Etablissement Montant (KTND) 5 ans 7 ans/ 2 de grâce 7 ans
Bank ABC 20 000 8,2% – TMM + 2,2% 8,4% – TMM + 2,4% 8,5% – TMM + 2,5%
Hannibal Lease 15 000 – 20 000 8,3% – TMM + 2,1% 8,5%
ATL 30 000 – 50 000 8,3% – TMM +2,2% 8,5%
BNA 100 000 8,25% – TMM +2% 8,5% – TMM + 2,25%
Attijari Leasing 30 000 8,2% – TMM +2,3% 8,35%

Revenir à un taux réel positif est une obligation…

Remontons un peu dans le temps, précisément au cours de l’année 2017. La Banque Centrale de Tunisie avait décidé de relever son taux directeur de 50 points de base avant de rajouter 25 autres. Le nouveau Gouverneur a annoncé les couleurs en le portant lui aussi à 5.75%.

Cette hausse n’était pas surprenante pour les professionnels puisque le taux sur le marché interbancaire était déjà à près de 6%. Il y avait donc même une marge pour l’augmenter encore, mais le régulateur semble préférer temporiser. En fait, l’inflation persiste toujours à un niveau qui inquiète les autorités. Pour tenter d’arrêter sa flambée, le taux servi aux épargnants ne pourrait plus être inférieur à 5%. Mais est-ce que cela est suffisant pour une inflation qui va dépasser le seuil de 8% prochainement (7,7% fin avril 2018 !) ?

Depuis la révolution, nous avons évolué durant longtemps avec un taux d’intérêt réel négatif.
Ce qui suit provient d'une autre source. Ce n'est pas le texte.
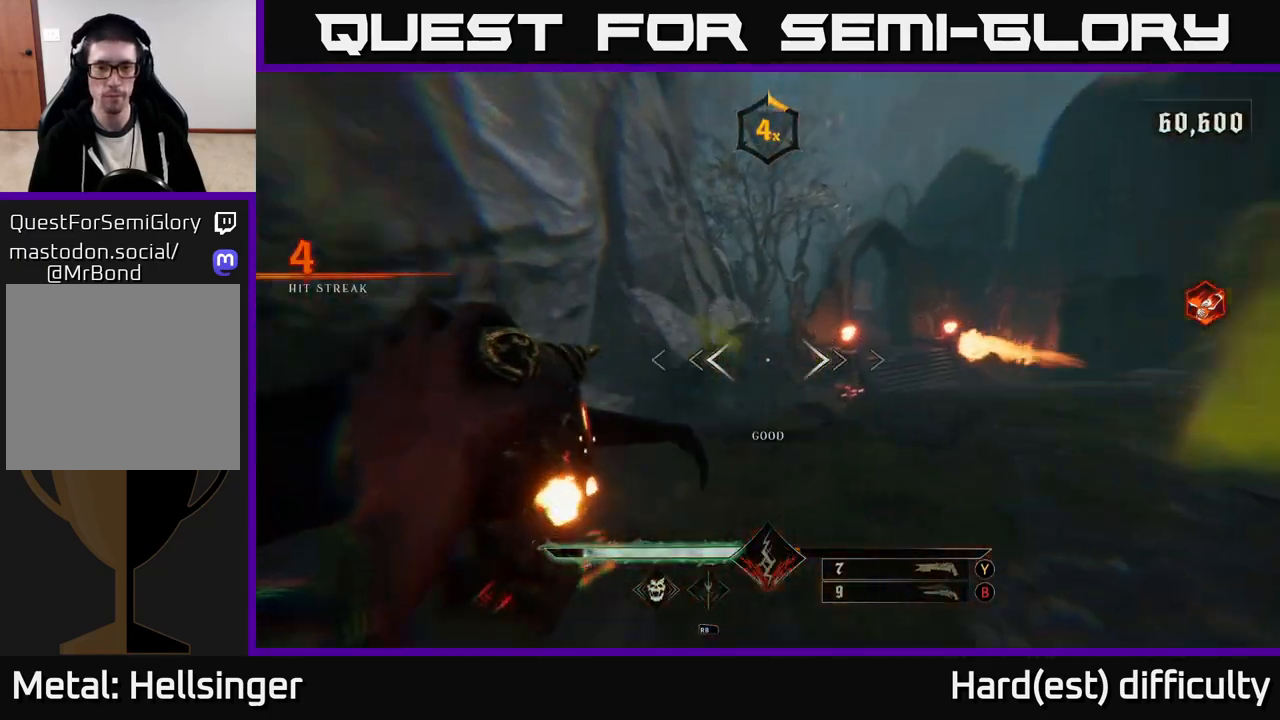
{"buttons": [], "left_stick": "up", "right_stick": "center", "events": [[50, "right_stick", "center"], [117, "right_stick", "right"], [183, "right_stick", "up-right"], [217, "L2", "down"], [217, "R2", "down"], [233, "left_stick", "up"], [333, "L2", "up"], [333, "R2", "up"], [333, "left_stick", "up-right"], [350, "right_stick", "center"], [467, "left_stick", "up"]]}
Le garder encore plus longtemps serait insoutenable pour notre économie. Théoriquement, cela signifie que ceux qui ont un excès de liquidité doivent payer ceux qui en ont besoin pour qu’ils acceptent de devenir débiteurs! C’est une incitation à l’endettement pour les sociétés car elles vont produire des biens dont les prix de vente vont augmenter alors que la valeur réelle de la dette va se réduire. Un taux d’intérêt réel négatif est le signe d’une économie en panne.

Convaincue qu’elle doit agir pour arrêter ce phénomène, la BCT a joué la carte du taux directeur. L’expérience de baisse de taux en 2011 et 2012 n’a rien donné côté investissement puisque la situation politique, fragile et tendue, ne le permettait pas. C’est une tentative pour se réinstaller dans le territoire du taux d’intérêt réel positif, tout en essayant d’attirer le maximum de liquidité via l’amélioration de l’attractivité de l’épargne. De bonnes intentions qui peuvent être victimes d’une belle douche écossaise si le gouvernement décide de passer à l’acte côté réduction des subventions et si le dinar continue sa dégringolade. Il s’agit de vrais catalyseurs à l’inflation et à la fuite des capitaux. Et pour cela, il est impératif que le taux d’intérêt réel redevienne positif, ce qui explique la dernière décision de la BCT qui n’hésitera plus à augmenter son taux à chaque fois que l’indice des prix s’apprécie davantage.

L’equity paie le prix

Par ailleurs, l’impact sur le compartiment actions du marché boursier ne serait pas négligeable. Cette courbe ascendante des taux ferait des investisseurs institutionnels plus exigeants côté rendement. A quoi cela sert-il de prendre des risques dans un marché qui reste peu profond et très fragile, alors qu’on pourrait avoir plus de 8% de rendement annuel tranquillement? De même, on pourrait s’interroger sur la validité des stratégies de dividendes qui ne peuvent rapporter de tels taux, à l’exception de quelques sociétés. Ensuite, si la BCT appuie sur le bouton du taux directeur à plusieurs reprises, le rythme des introductions en Bourse continuerait son statut actuel.

Pour conclure, gérer les périodes de tensions sur les liquidités n’est pas facile. Chaque décision prise est à double tranchant. Il faut juste prendre la décision la moins coûteuse pour les générations futures, même si elle fait mal aujourd’hui. Une petite dose de douleurs ne tue pas.